Exercise inputs

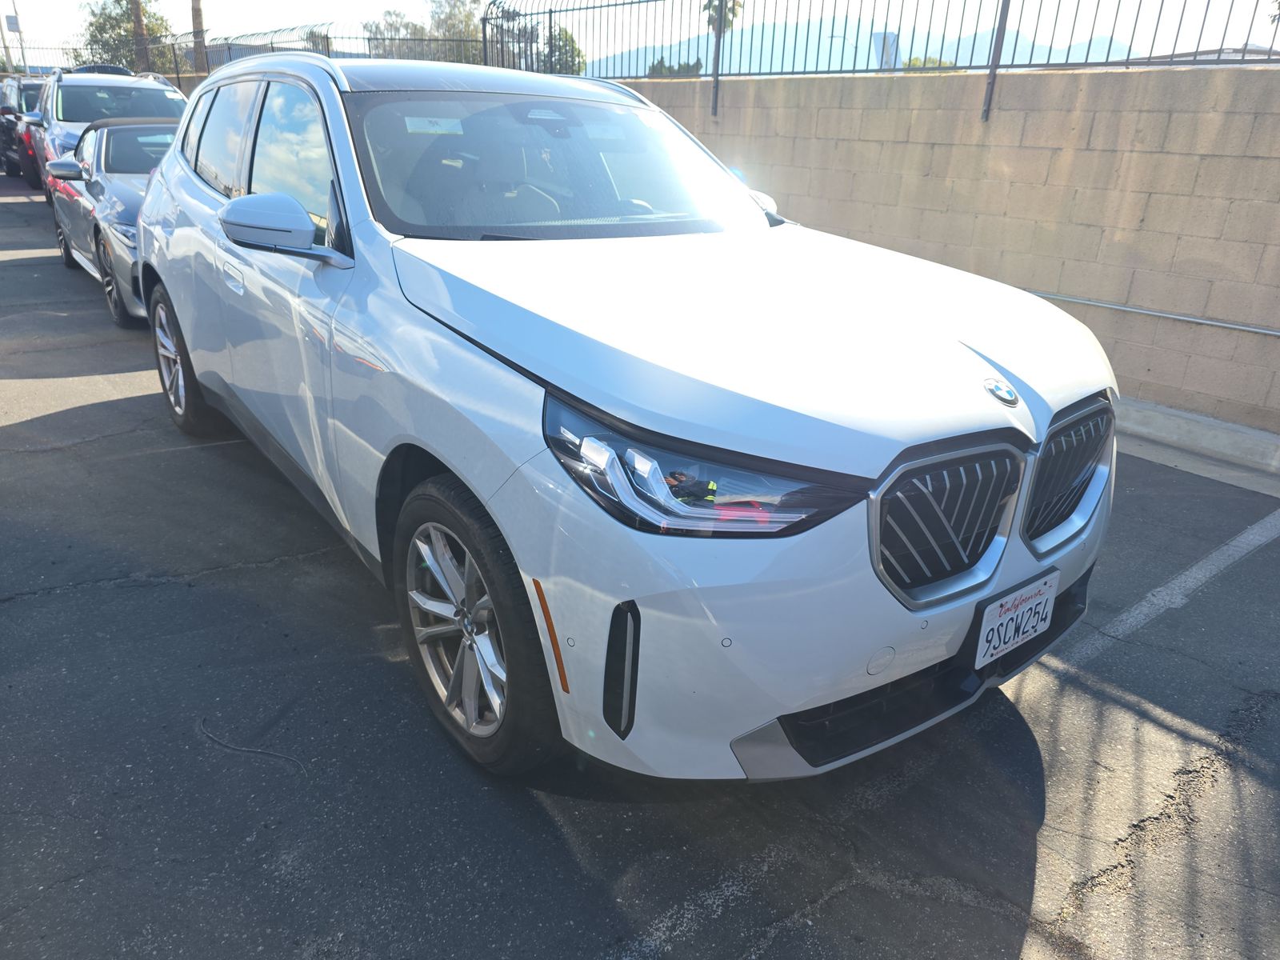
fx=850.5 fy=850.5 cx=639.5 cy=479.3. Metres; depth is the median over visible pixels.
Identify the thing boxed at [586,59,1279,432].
block wall
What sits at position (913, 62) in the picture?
shrub
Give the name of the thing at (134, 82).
silver suv
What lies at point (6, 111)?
dark car
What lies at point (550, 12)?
metal fence
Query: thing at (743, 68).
mountain
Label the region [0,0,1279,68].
sky
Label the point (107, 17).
tree
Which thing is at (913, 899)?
parking lot
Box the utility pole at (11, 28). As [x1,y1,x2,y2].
[3,0,25,75]
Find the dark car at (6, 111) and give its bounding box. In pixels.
[0,75,43,182]
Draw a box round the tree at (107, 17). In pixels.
[74,0,185,72]
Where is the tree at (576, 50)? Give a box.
[540,25,584,75]
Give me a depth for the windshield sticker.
2.83 m
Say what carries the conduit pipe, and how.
attached to the block wall
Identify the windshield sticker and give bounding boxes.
[402,116,464,134]
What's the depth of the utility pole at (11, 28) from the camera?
33.83 m
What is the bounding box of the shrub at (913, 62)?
[902,55,958,69]
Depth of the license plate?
2.18 m
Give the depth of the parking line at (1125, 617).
3.31 m
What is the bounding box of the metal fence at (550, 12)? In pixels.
[489,0,1279,119]
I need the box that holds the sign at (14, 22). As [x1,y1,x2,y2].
[4,13,19,30]
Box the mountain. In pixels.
[601,12,1151,75]
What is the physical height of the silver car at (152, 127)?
1.431 m
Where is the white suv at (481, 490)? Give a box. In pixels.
[136,56,1114,784]
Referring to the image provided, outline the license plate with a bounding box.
[972,569,1056,669]
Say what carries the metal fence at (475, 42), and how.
attached to the block wall
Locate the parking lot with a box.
[0,170,1279,959]
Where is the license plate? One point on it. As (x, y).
(1016, 617)
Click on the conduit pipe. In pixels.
(1220, 324)
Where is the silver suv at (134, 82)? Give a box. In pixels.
[24,68,189,200]
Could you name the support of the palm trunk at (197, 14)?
on the ground
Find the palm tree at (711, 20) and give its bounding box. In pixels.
[700,0,743,34]
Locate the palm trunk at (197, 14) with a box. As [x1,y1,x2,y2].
[189,0,207,74]
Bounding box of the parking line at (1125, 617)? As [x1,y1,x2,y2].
[1065,509,1279,665]
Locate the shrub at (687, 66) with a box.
[646,57,701,76]
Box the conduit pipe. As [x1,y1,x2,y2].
[1030,292,1279,335]
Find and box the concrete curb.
[1113,395,1279,485]
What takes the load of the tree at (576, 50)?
on the ground
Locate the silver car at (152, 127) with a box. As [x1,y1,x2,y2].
[44,112,178,329]
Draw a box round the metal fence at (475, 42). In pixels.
[0,25,488,77]
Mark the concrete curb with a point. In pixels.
(1172, 412)
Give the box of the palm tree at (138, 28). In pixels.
[129,0,151,71]
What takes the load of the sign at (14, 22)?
attached to the utility pole at (11, 28)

Work instructions
Every entry is to be transcribed exactly, but the pictures are to be left out.

Solution below
fx=850.5 fy=850.5 cx=639.5 cy=479.3. Metres; depth is the median over visible pixels.
Identify the thing boxed at [586,59,1279,432].
block wall
What sits at position (913, 62) in the picture?
shrub
Give the name of the thing at (134, 82).
silver suv
What lies at point (6, 111)?
dark car
What lies at point (550, 12)?
metal fence
Query: thing at (743, 68).
mountain
Label the region [0,0,1279,68].
sky
Label the point (107, 17).
tree
Which thing is at (913, 899)?
parking lot
Box the utility pole at (11, 28). As [x1,y1,x2,y2].
[3,0,25,75]
Find the dark car at (6, 111) and give its bounding box. In pixels.
[0,75,43,182]
Draw a box round the tree at (107, 17). In pixels.
[74,0,185,72]
Where is the tree at (576, 50)? Give a box.
[540,25,584,75]
Give me a depth for the windshield sticker.
2.83 m
Say what carries the conduit pipe, and how.
attached to the block wall
Identify the windshield sticker and give bounding boxes.
[402,116,464,134]
What's the depth of the utility pole at (11, 28) from the camera?
33.83 m
What is the bounding box of the shrub at (913, 62)?
[902,55,958,69]
Depth of the license plate?
2.18 m
Give the depth of the parking line at (1125, 617).
3.31 m
What is the bounding box of the metal fence at (550, 12)? In pixels.
[489,0,1279,119]
I need the box that holds the sign at (14, 22). As [x1,y1,x2,y2].
[4,13,19,30]
Box the mountain. In pixels.
[601,12,1151,75]
What is the physical height of the silver car at (152, 127)?
1.431 m
Where is the white suv at (481, 490)? Give a box. In pixels.
[136,56,1114,784]
Referring to the image provided, outline the license plate with a bounding box.
[972,569,1056,669]
Say what carries the metal fence at (475, 42), and how.
attached to the block wall
Locate the parking lot with a box.
[0,170,1279,959]
Where is the license plate? One point on it. As (x, y).
(1016, 617)
Click on the conduit pipe. In pixels.
(1220, 324)
Where is the silver suv at (134, 82)? Give a box. In pixels.
[24,68,189,200]
Could you name the support of the palm trunk at (197, 14)?
on the ground
Find the palm tree at (711, 20) and give its bounding box. In pixels.
[700,0,743,34]
Locate the palm trunk at (197, 14) with a box. As [x1,y1,x2,y2].
[189,0,207,74]
Bounding box of the parking line at (1125, 617)? As [x1,y1,x2,y2].
[1065,509,1279,665]
Locate the shrub at (687, 66) with a box.
[646,57,701,76]
Box the conduit pipe. As [x1,y1,x2,y2].
[1030,292,1279,335]
Find and box the concrete curb.
[1113,395,1279,485]
What takes the load of the tree at (576, 50)?
on the ground
Locate the silver car at (152, 127) with a box. As [x1,y1,x2,y2].
[44,112,178,329]
Draw a box round the metal fence at (475, 42). In pixels.
[0,25,488,77]
Mark the concrete curb with a point. In pixels.
(1172, 412)
Give the box of the palm tree at (138, 28). In pixels.
[129,0,151,71]
What takes the load of the sign at (14, 22)?
attached to the utility pole at (11, 28)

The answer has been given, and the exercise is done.